EXERCISE INSTRUCTIONS: Can you reproduce the text of the collected data below with "Pfungstadt" replaced by "Darmstadt" and nothing else altered, leaving out the pictures?

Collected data

====

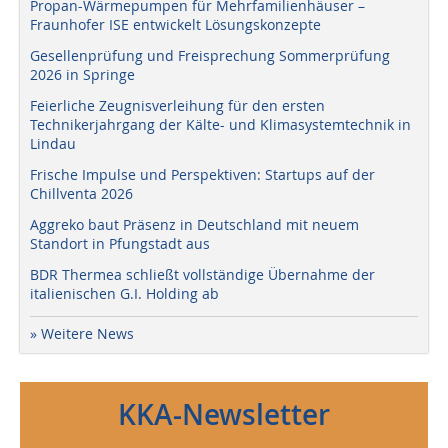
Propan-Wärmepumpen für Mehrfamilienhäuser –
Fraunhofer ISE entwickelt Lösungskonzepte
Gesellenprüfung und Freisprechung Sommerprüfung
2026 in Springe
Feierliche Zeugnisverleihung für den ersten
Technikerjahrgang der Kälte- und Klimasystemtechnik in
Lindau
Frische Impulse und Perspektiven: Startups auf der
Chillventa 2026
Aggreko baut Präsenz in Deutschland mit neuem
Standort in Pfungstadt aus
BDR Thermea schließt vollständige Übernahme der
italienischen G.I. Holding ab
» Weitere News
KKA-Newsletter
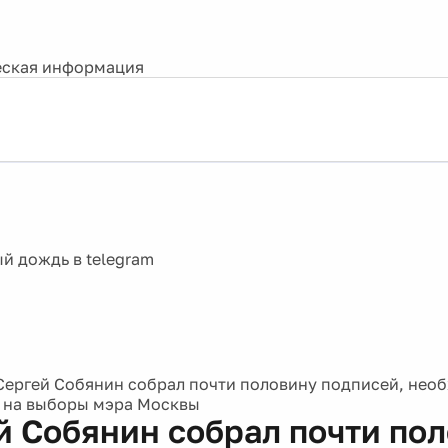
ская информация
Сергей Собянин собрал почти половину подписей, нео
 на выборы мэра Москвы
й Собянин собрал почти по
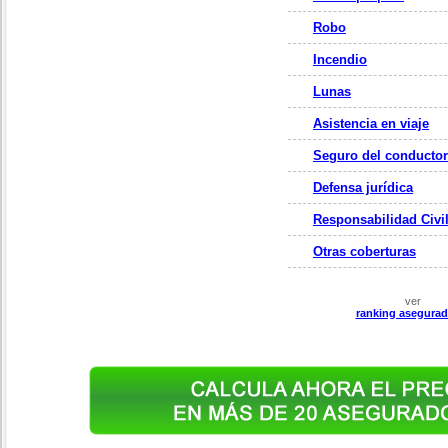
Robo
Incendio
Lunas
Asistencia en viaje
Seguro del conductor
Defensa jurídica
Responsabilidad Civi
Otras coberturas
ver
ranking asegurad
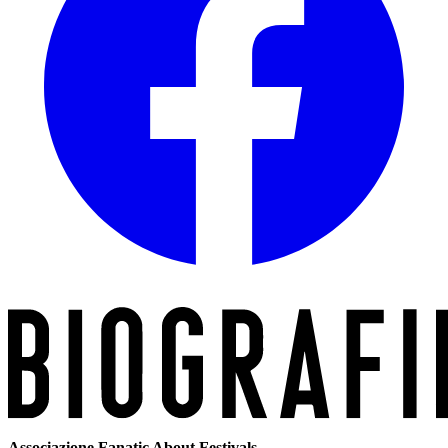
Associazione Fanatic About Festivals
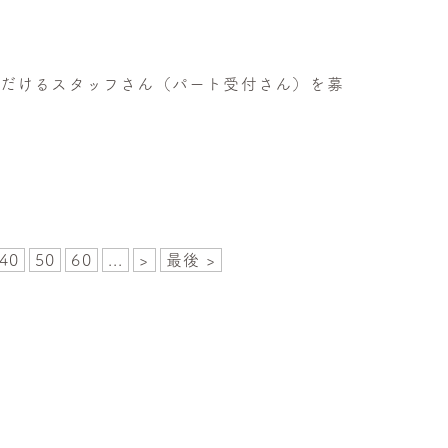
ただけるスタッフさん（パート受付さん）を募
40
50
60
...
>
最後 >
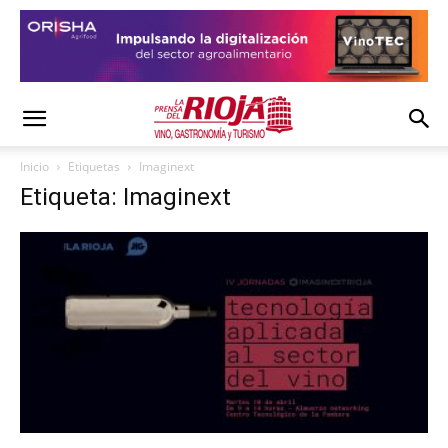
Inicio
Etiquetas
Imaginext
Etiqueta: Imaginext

====

OUTPUT FOR THIS TASK:
Propan-Wärmepumpen für Mehrfamilienhäuser –
Fraunhofer ISE entwickelt Lösungskonzepte
Gesellenprüfung und Freisprechung Sommerprüfung
2026 in Springe
Feierliche Zeugnisverleihung für den ersten
Technikerjahrgang der Kälte- und Klimasystemtechnik in
Lindau
Frische Impulse und Perspektiven: Startups auf der
Chillventa 2026
Aggreko baut Präsenz in Deutschland mit neuem
Standort in Darmstadt aus
BDR Thermea schließt vollständige Übernahme der
italienischen G.I. Holding ab
» Weitere News
KKA-Newsletter
ская информация
Сергей Собянин собрал почти половину подписей, нео
 на выборы мэра Москвы
й Собянин собрал почти по
Robo
Incendio
Lunas
Asistencia en viaje
Seguro del conductor
Defensa jurídica
Responsabilidad Civi
Otras coberturas
ver
ranking asegurad
Associazione Fanatic About Festivals
ただけるスタッフさん（パート受付さん）を募
40
50
60
...
>
最後 >
Inicio
Etiquetas
Imaginext
Etiqueta: Imaginext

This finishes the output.